For as long as voters think they have only three choices,
the only alternative to the Coalition parties is to re-elect the last lot of
rogues who were unseated in 2010.
According to design consultant Andy von Bradsky, who has his finger on
the Labour pulse, that party is more comfortable with top-down approaches. It has no need to justify itself to a Wessex electorate that, thanks to the voters of
the rest of the UK,
can be safely ignored. Labour’s housing
review, led by Sir Michael Lyons, is looking at “how the pace of development might be forced”, according to von
Bradsky. Shadow housing minister Emma
Reynolds, who sits for Wolverhampton, has
suggested that up to five new towns could be created under a future Labour
government. Not all necessarily in Wessex, but who
knows for sure?

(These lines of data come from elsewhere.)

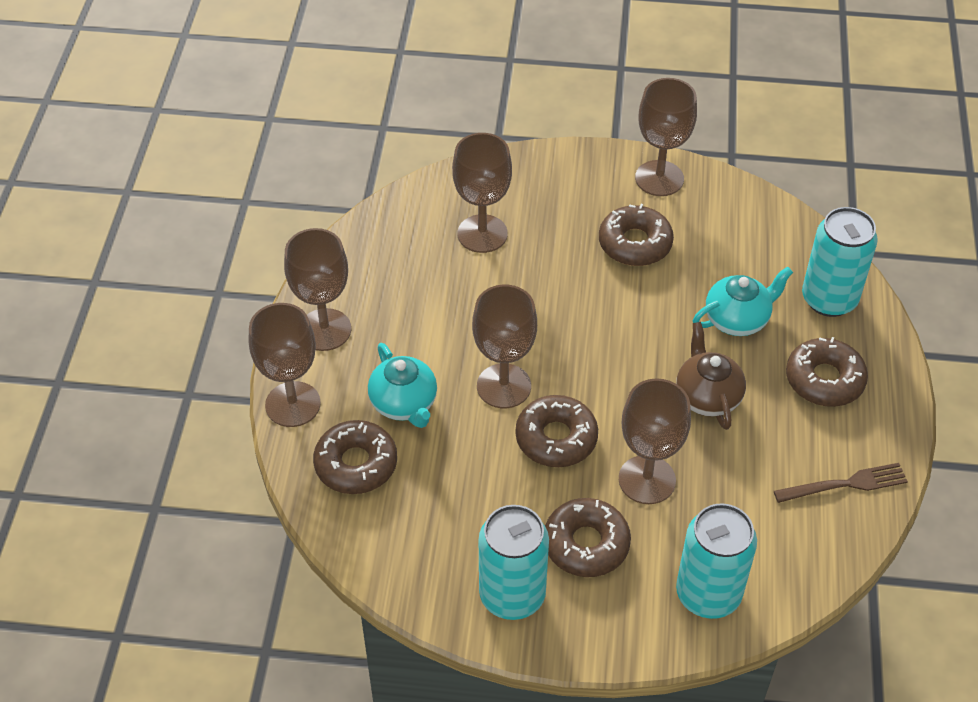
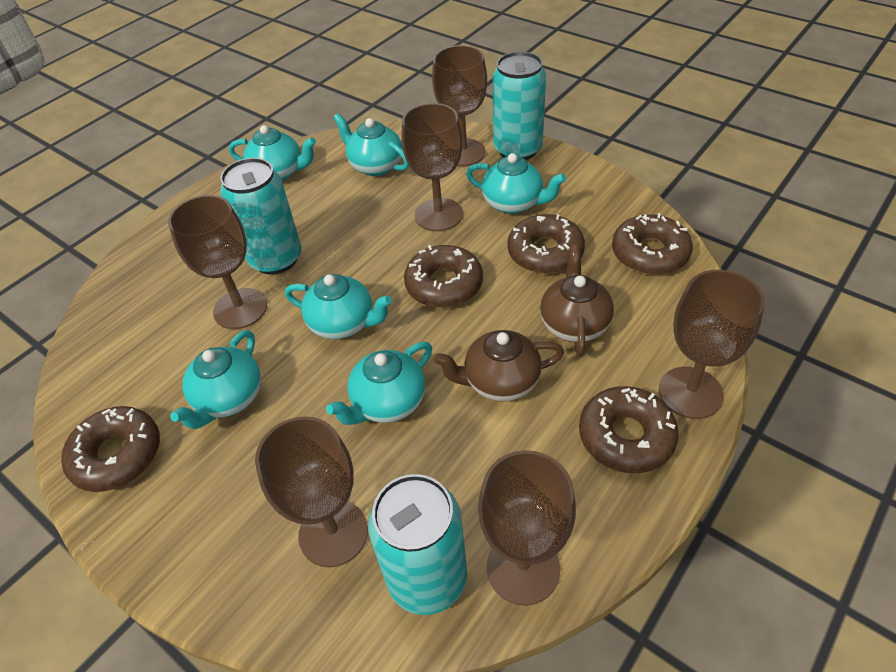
brown fork: [774,463,908,503] = 1 -> none = 0
brown teapot: [676,322,746,430] = 1 -> [434,330,564,402] [540,245,614,356] = 2
turquoise teapot: [368,343,437,428] [693,267,793,336] = 2 -> [170,330,261,429] [229,125,316,181] [285,274,392,339] [326,342,432,425] [333,113,409,176] [466,153,566,214] = 6

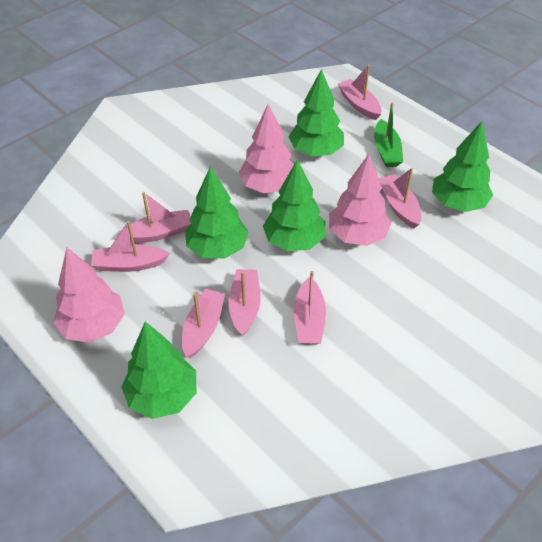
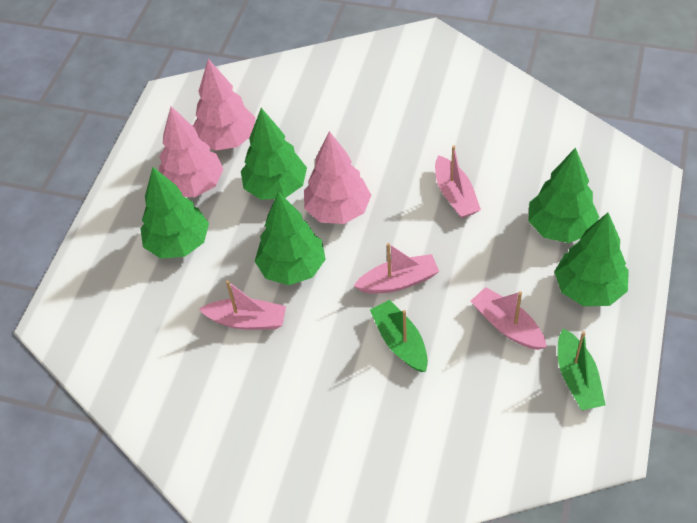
green boat: [374,103,403,167] = 1 -> [370,300,428,372] [558,328,605,410] = 2
pink boat: [91,221,170,272] [118,192,191,243] [182,289,225,358] [228,269,261,336] [294,271,326,345] [338,65,381,120] [379,168,421,228] = 7 -> [199,280,286,330] [354,243,439,294] [435,146,481,218] [471,287,547,350] = 4

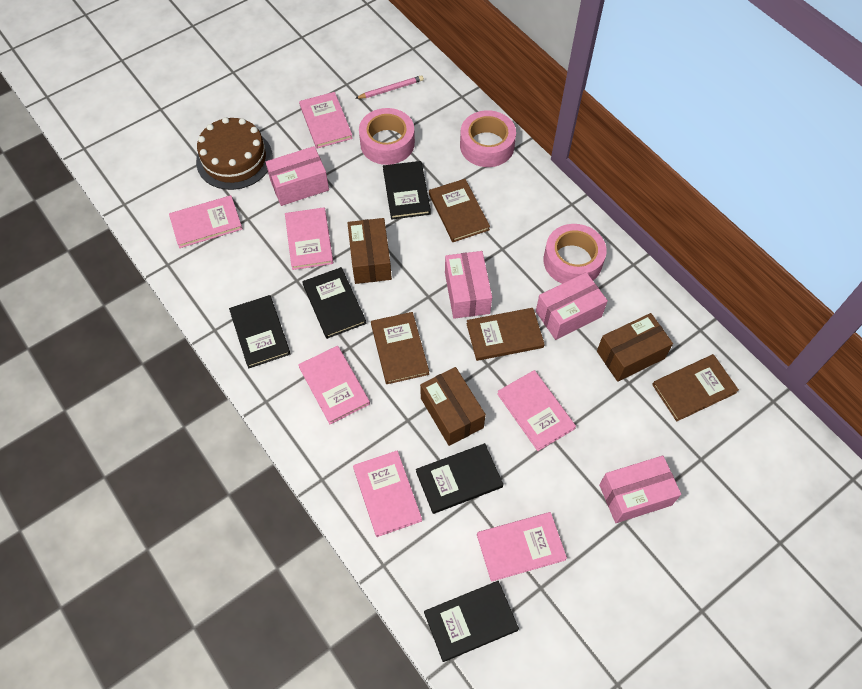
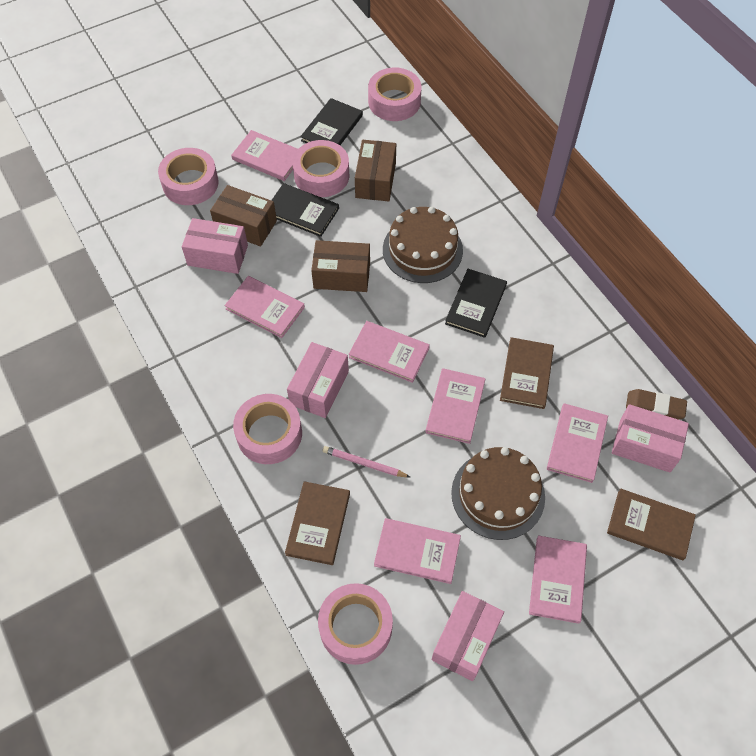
black book: [229,295,291,368] [302,267,366,339] [383,161,431,220] [416,443,503,514] [424,581,519,662] = 5 -> [271,183,339,237] [300,98,363,145] [445,269,507,338] = 3
brown book: [371,312,429,384] [429,179,490,242] [466,308,545,361] [652,354,739,422] = 4 -> [285,481,350,565] [500,337,554,409] [607,488,696,560] = 3
brown cake: [196,117,273,190] = 1 -> [383,207,463,283] [451,447,545,540] = 2
brown eraser: none = 0 -> [626,389,687,420] = 1
pink tape: [359,108,415,165] [460,110,516,167] [544,224,607,284] = 3 -> [158,148,219,205] [233,394,302,464] [293,140,349,197] [318,583,393,665] [368,68,422,121] = 5

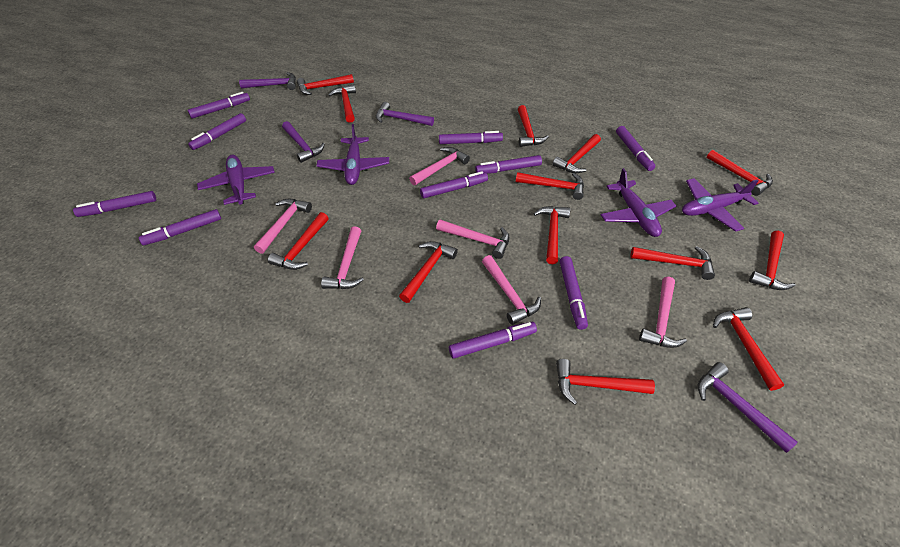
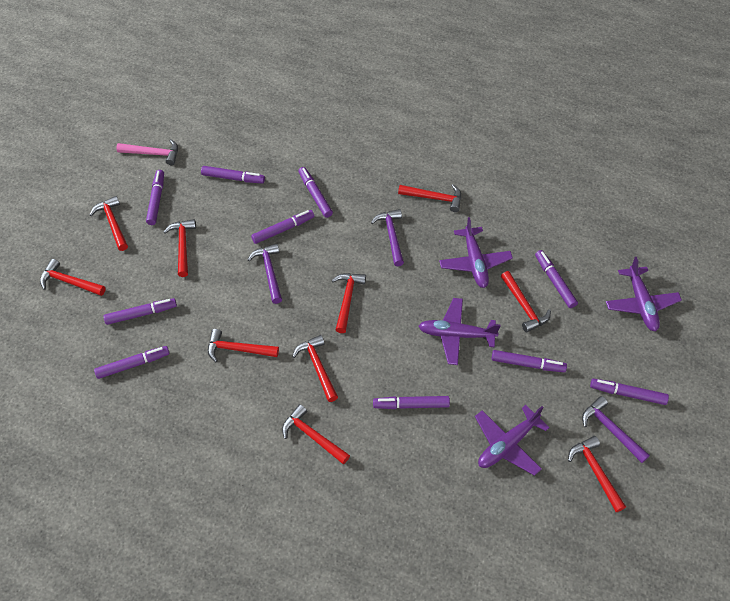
pink hammer: [254,199,312,254] [321,226,364,289] [409,147,470,185] [436,219,509,259] [482,255,541,325] [639,277,687,348] = 6 -> [116,139,178,165] = 1
purple hammer: [239,72,296,90] [282,121,325,163] [376,102,434,126] [698,362,798,453] = 4 -> [248,244,282,304] [371,209,404,266] [582,396,650,463] = 3
red hammer: [268,212,329,270] [297,74,354,95] [328,84,356,123] [399,241,458,303] [516,172,584,200] [518,105,549,147] [533,206,570,264] [553,134,601,173] [556,359,655,405] [631,246,715,280] [707,150,773,196] [713,307,784,391] [749,231,796,290] = 13 -> [40,259,106,296] [90,196,128,251] [164,219,196,277] [208,329,279,362] [282,404,350,464] [292,335,338,402] [331,273,366,333] [398,184,461,212] [501,271,551,333] [568,436,626,512] = 10

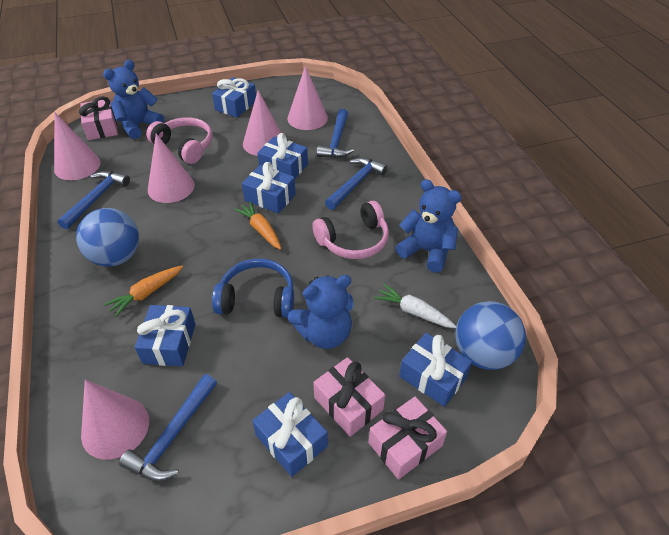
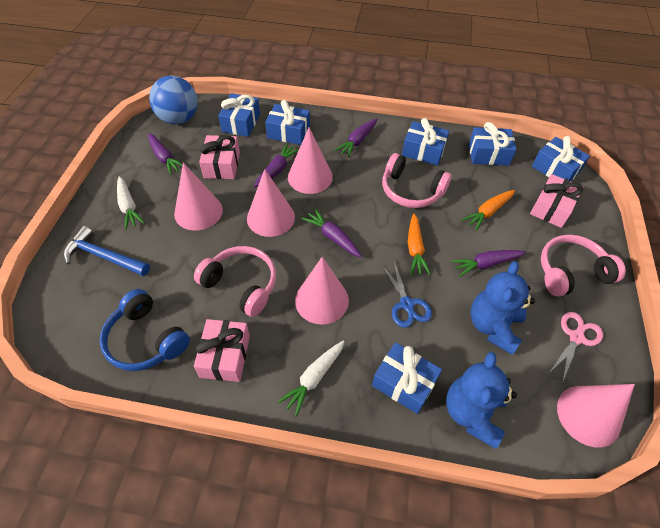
blue ball: [76,208,139,267] [455,301,526,370] = 2 -> [149,76,198,124] = 1
blue hammer: [57,171,130,229] [119,374,217,481] [316,109,354,158] [325,157,388,210] = 4 -> [64,226,150,276] = 1
blue scissors: none = 0 -> [381,262,432,328] = 1
blue teddy bear: [103,60,164,139] [288,275,354,349] [395,179,462,273] = 3 -> [446,352,517,449] [470,261,535,355] = 2
pink headphones: [146,117,212,164] [312,201,389,259] = 2 -> [194,246,276,317] [382,153,452,208] [541,235,626,297] = 3
pink scissors: none = 0 -> [548,312,603,383] = 1
purple carrot: none = 0 -> [148,133,183,175] [254,143,299,188] [302,209,362,258] [335,118,377,158] [451,250,526,277] = 5
white carrot: [374,284,456,328] = 1 -> [117,176,145,230] [278,340,345,416] = 2

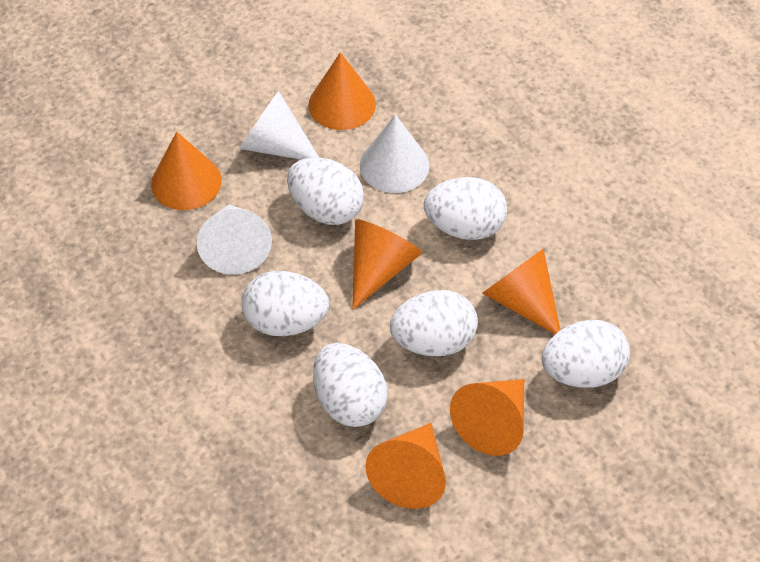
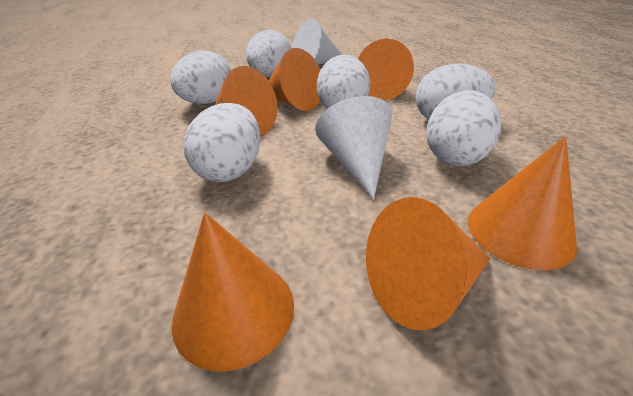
white cone: [197,204,272,275] [240,91,319,160] [360,115,429,193] = 3 -> [293,18,342,65] [315,96,392,199] = 2

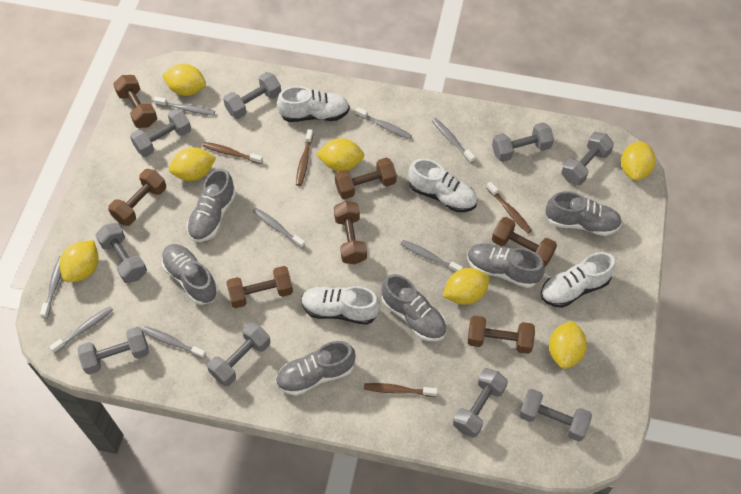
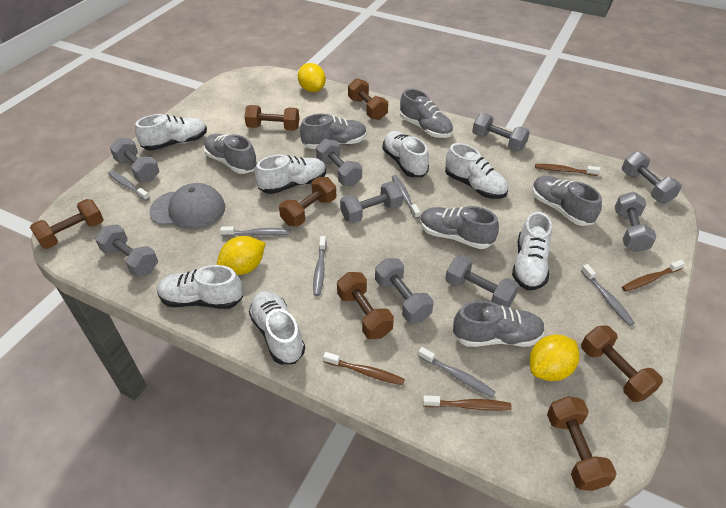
grey cap: none = 0 -> [149,183,225,230] = 1
grey toothbrush: [40,256,61,318] [49,306,113,353] [142,326,206,359] [154,97,215,116] [253,208,305,249] [355,107,412,140] [401,240,463,272] [432,118,475,163] = 8 -> [108,170,150,201] [220,226,291,236] [313,236,327,296] [392,175,420,219] [418,347,496,398] [581,264,635,326] = 6
white shoe: [277,86,350,122] [301,286,380,325] [408,158,477,212] [541,252,615,308] = 4 -> [135,114,207,151] [157,265,243,309] [249,291,305,364] [255,155,326,194] [382,131,429,177] [445,143,508,199] [512,212,552,290] = 7
yellow lemon: [60,240,99,282] [162,64,206,96] [169,147,216,181] [316,138,365,171] [443,268,490,305] [549,320,587,369] [621,141,656,181] = 7 -> [217,236,266,275] [298,63,326,92] [530,334,579,381] = 3

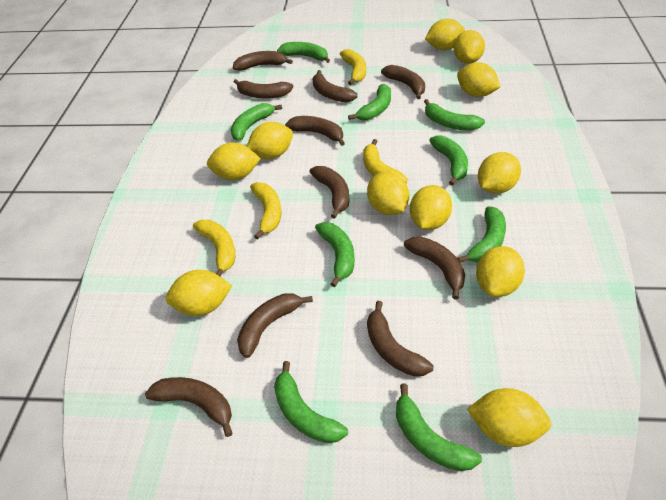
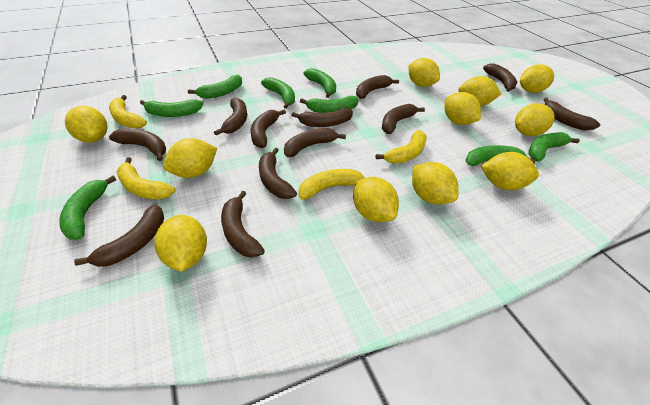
brown banana: [145,377,233,437] [233,51,293,71] [234,79,293,99] [237,293,313,358] [285,116,345,146] [310,166,349,219] [313,70,358,103] [367,301,434,376] [381,65,425,99] [404,237,465,300] = 10 -> [74,205,164,267] [109,129,166,161] [214,97,247,136] [221,191,265,258] [251,109,286,148] [259,148,297,199] [284,128,346,157] [292,108,353,127] [356,75,399,99] [382,104,425,134] [483,64,517,92] [544,98,600,130] = 12
green banana: [231,103,282,141] [274,361,348,443] [277,42,330,63] [315,222,354,287] [348,84,391,120] [396,383,482,471] [424,99,485,130] [429,135,468,186] [457,206,506,263] = 9 -> [59,176,116,240] [140,99,203,117] [188,75,242,99] [261,77,295,109] [300,96,358,113] [303,68,336,98] [465,145,536,166] [528,132,580,161] = 8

The means envisaged aren’t
at all subtle. Either imposition through
national legislation, or an unbeatable offer to exhausted councils desperate
for an alternative to the salami-slicing of treasured environments that goes on
daily thanks to the appeals system.
The best that can be said about the prospective plantation
of Wessex
with new towns is that it will concentrate the environmental damage in a few
places instead of spreading it thinly.
Which is not a great recommendation.
It isn’t the fault of Wessex
if London
cannot manage its population and so casts envious eyes on our broad acres for
overspill. The Wessex dialect and the customs, traditions and
memories that make Wessex
special are in retreat across much of the east of our region. It‘s not so much because of cockneyisation in
principle that this happens – anyone is capable of adopting a mix of identities – but because we lack the political institutions –
and even the cultural ones – to defend our regional differences and encourage
native and settler alike to value them. London sets the tone for us all and whatever London doesn’t value is
trampled underfoot and ridiculed.
Suggest five new towns in Cornwall or mid-Wales and watch the active reaction take hold. Suggest them in Wessex and the reactions will range from
indifference to resignation. What can we
do? What can you do? Rip up that membership
card from the party of self-annihilation: whether Cameron’s, Clegg’s or
Miliband’s, or Farage’s too for that matter.
And join the party of the Wessex resistance instead.